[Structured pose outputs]
=== Section Start ===
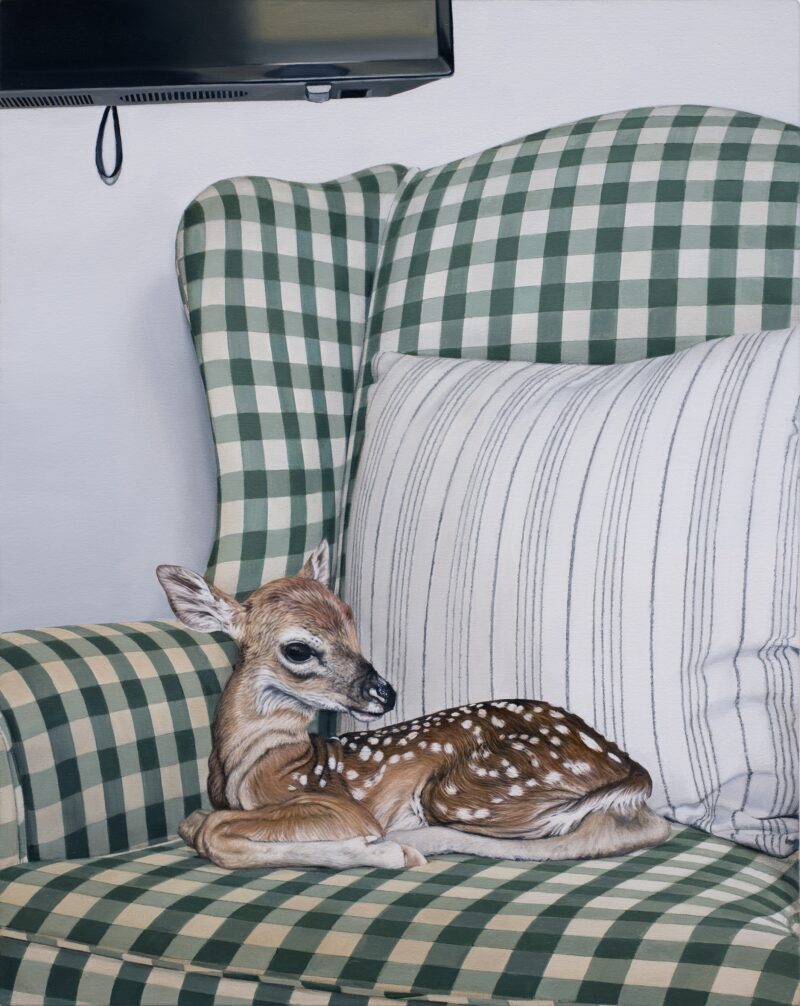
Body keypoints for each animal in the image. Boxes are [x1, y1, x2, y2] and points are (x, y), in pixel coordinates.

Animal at [157, 542, 671, 871]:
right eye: (298, 649)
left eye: (354, 626)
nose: (385, 692)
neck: (256, 767)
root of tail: (623, 760)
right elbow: (194, 823)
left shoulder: (337, 804)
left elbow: (213, 831)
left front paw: (374, 849)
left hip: (469, 788)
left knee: (611, 830)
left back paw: (404, 843)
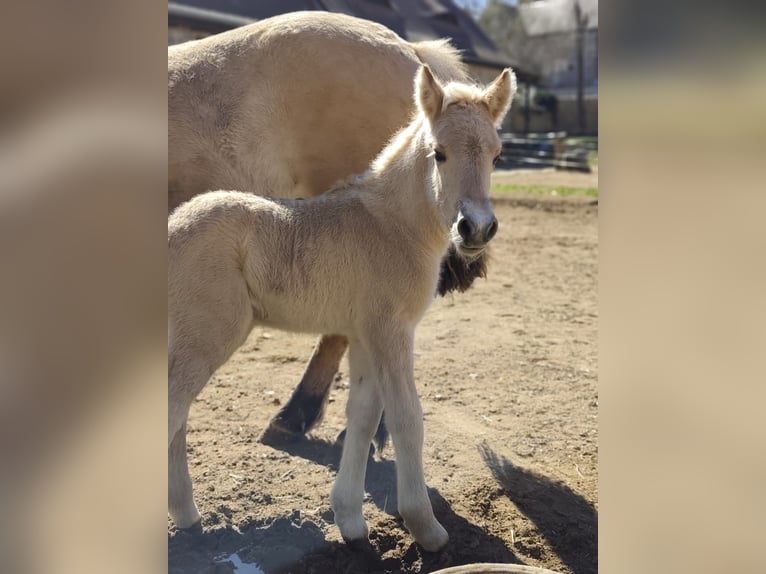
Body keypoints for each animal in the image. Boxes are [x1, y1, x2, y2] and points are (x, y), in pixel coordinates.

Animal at [168, 65, 516, 550]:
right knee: (170, 411)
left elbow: (364, 417)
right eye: (439, 153)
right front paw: (426, 528)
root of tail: (170, 227)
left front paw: (351, 520)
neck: (392, 225)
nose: (477, 228)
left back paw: (187, 515)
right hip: (208, 334)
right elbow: (407, 418)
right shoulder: (392, 331)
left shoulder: (363, 335)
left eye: (497, 155)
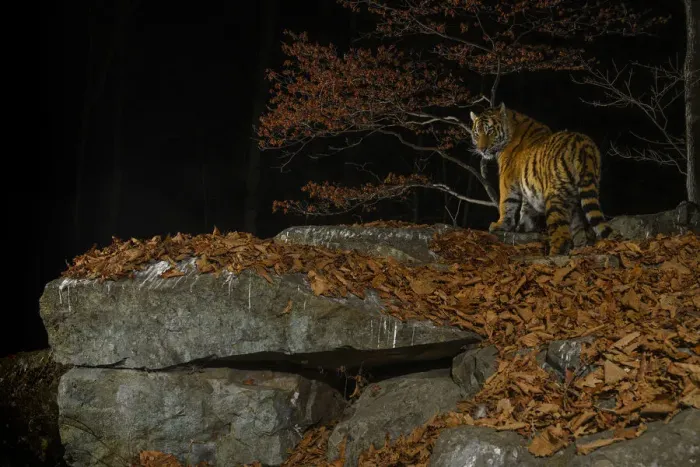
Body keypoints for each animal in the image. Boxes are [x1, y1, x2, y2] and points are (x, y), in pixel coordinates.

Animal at [469, 103, 613, 255]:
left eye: (490, 131)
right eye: (477, 134)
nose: (482, 149)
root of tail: (583, 146)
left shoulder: (507, 180)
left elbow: (507, 203)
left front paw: (500, 225)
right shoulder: (529, 185)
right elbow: (526, 209)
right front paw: (524, 228)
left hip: (555, 196)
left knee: (562, 235)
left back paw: (554, 254)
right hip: (581, 196)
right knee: (581, 230)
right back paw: (579, 249)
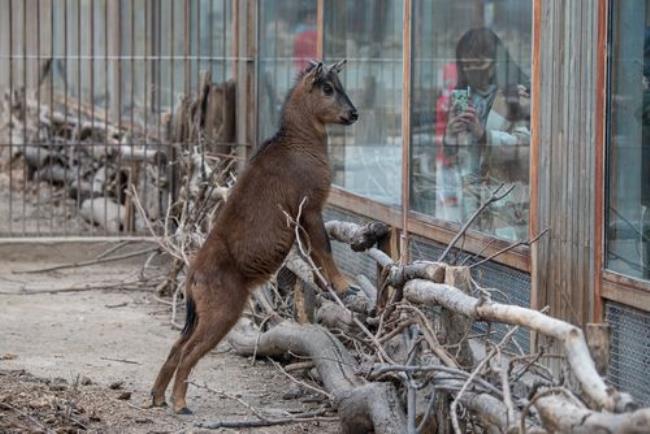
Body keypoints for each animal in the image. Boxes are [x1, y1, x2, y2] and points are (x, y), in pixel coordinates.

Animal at [149, 58, 356, 414]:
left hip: (200, 315)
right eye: (328, 88)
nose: (353, 114)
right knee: (189, 353)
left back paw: (158, 397)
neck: (297, 143)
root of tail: (191, 277)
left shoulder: (303, 219)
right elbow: (324, 248)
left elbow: (312, 254)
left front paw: (327, 286)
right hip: (221, 314)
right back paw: (180, 403)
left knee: (177, 346)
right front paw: (345, 287)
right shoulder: (309, 209)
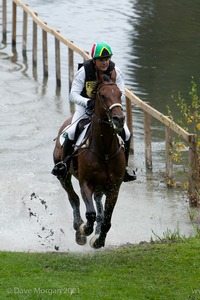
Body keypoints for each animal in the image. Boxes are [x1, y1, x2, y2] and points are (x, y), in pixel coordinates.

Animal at [52, 74, 126, 248]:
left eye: (120, 94)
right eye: (103, 95)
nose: (119, 119)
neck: (104, 150)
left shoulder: (114, 187)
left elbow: (106, 219)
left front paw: (98, 240)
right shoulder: (85, 183)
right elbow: (90, 213)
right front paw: (83, 230)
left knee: (98, 203)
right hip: (63, 176)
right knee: (73, 198)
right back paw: (78, 228)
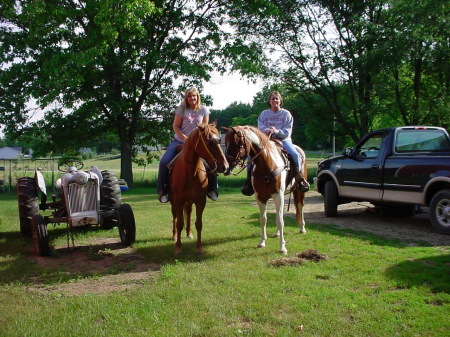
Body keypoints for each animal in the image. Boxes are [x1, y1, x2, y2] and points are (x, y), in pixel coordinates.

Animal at [168, 121, 229, 255]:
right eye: (210, 142)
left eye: (219, 140)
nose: (225, 167)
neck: (191, 172)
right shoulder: (178, 200)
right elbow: (179, 223)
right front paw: (178, 248)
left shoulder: (201, 200)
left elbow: (199, 223)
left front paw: (199, 248)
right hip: (173, 201)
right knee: (175, 216)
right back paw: (174, 236)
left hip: (189, 201)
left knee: (188, 212)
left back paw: (189, 234)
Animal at [222, 124, 308, 253]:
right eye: (226, 143)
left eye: (236, 143)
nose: (227, 167)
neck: (267, 164)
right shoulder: (260, 197)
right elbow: (263, 219)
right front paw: (262, 242)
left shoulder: (278, 195)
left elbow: (280, 221)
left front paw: (282, 247)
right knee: (279, 213)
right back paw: (277, 233)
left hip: (299, 190)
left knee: (300, 206)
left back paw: (302, 228)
=== Section End ===
--- ACTION ITEM ---
Send back exactly the lines from the line with "left front paw: (282, 247)" through the end of the records.

--- RESPONSE TO THE EXERCISE ---
left front paw: (282, 247)
right knee: (279, 213)
right back paw: (277, 233)
left hip: (299, 190)
left knee: (300, 206)
left back paw: (302, 228)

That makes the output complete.